Detecting "Fake" Applications with Stealthwatch
It is sometimes important for security operators to be able to detect applications used over non-standard ports. Cisco Stealthwatch Flow Sensors have the ability to tag traffic and automatically detect applications using deep packet inspection (DPI). Applications in Stealthwatch are defined by:
- IP Address of the server or Host group (i.e.: 192.168.0.1 or Inside Host/Servers)
- Port/Protocol combination (i.e.: 22/tcp)
- DPI Classification (i.e.: SSH)
It is possible to query Stealthwatch to retrieve all SSH traffic not on port 22/tcp. We will show two scenarios that would get different benefits.
Scenario 1 – Filters using JavaUI
On the JavaUI it is possible to use the Top Conversations Report, filtered as shown in the image below, to get all SSH traffic not on port 22/tcp:
The results of the query are shown in the following image:
Same query type, run for HTTP and HTTPS traffic not on port 80/tcp and 443/tcp. Results shown in the image below:
Additional filters could be applied to fine tune the query and lookup for specific compliancy issues.
The query can be saved for future reference. Once the document is saved, it can be scheduled to run automatically. The scheduler has the option “Suppress empty files” in order to be notified on only the real issues.

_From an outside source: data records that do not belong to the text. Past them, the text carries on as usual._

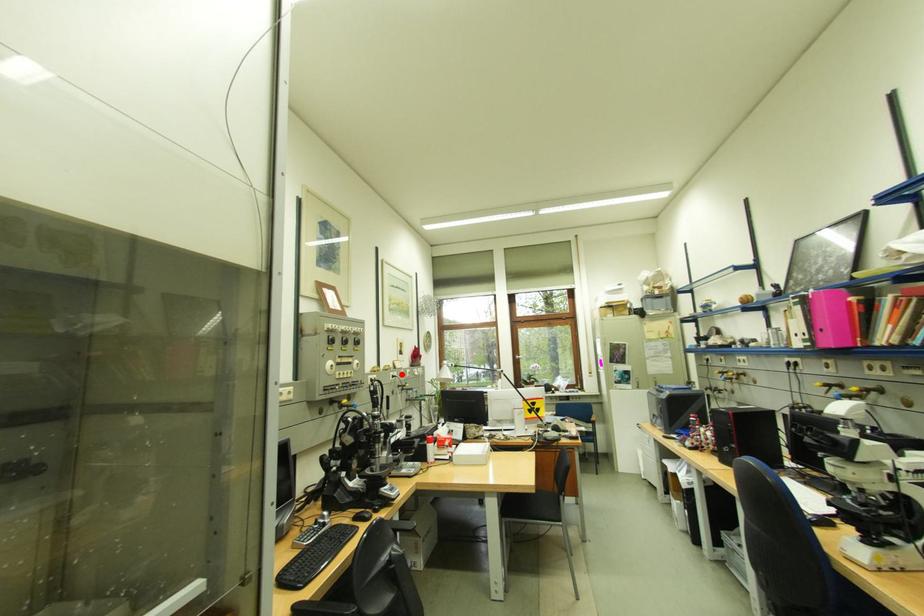
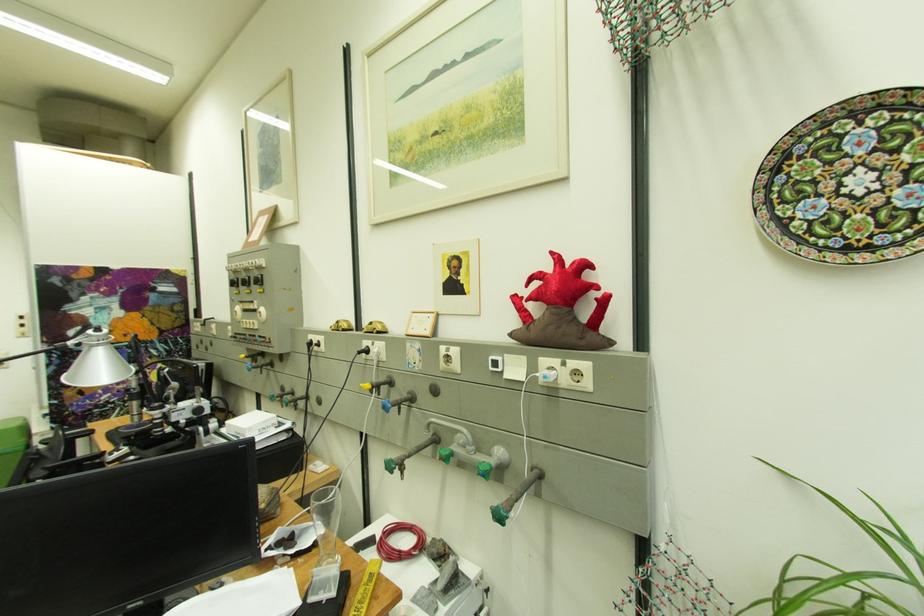
Where in the second image is the point corresponding to the highlighted location from the first image?

(375, 344)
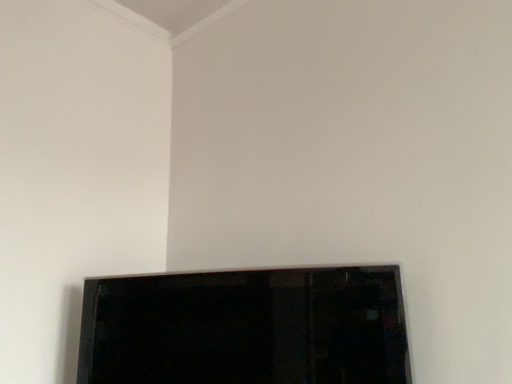
Image resolution: width=512 pixels, height=384 pixels. What do you see at coordinates (246, 328) in the screenshot?
I see `black glossy tv at lower center` at bounding box center [246, 328].

Locate an element on the screen. Image resolution: width=512 pixels, height=384 pixels. black glossy tv at lower center is located at coordinates (246, 328).

Find the location of a particular element. black glossy tv at lower center is located at coordinates (246, 328).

Scenario 2 – Policy for Fake Applications
In the Host policy manager, we can create specific policies for specific host groups. In the example below we will create a policy that alarms for any application that is not going to a standard IANA assigned port:
In this case we are setting a policy applied to the group “Confidential Servers” and turned on the security event “Fake Application Detected”. We have enabled the event and set to generate an alarm. No automatic mitigation actions have been set.
The result of the policy:
Additional filters could be applied to fine-tune all the queries and lookup for specific compliancy issues.
Once the results are acceptable, it is possible to set alarms using the custom event manager and the response manager in order to generate emails, SNMP Traps, or syslog messages, as required.
This is only one type of advanced threat that can be detected by Stealthwatch. Others include command-and-control activity, distributed denial-of-service (DDoS) attacks, insider threats, malware propagation, and more.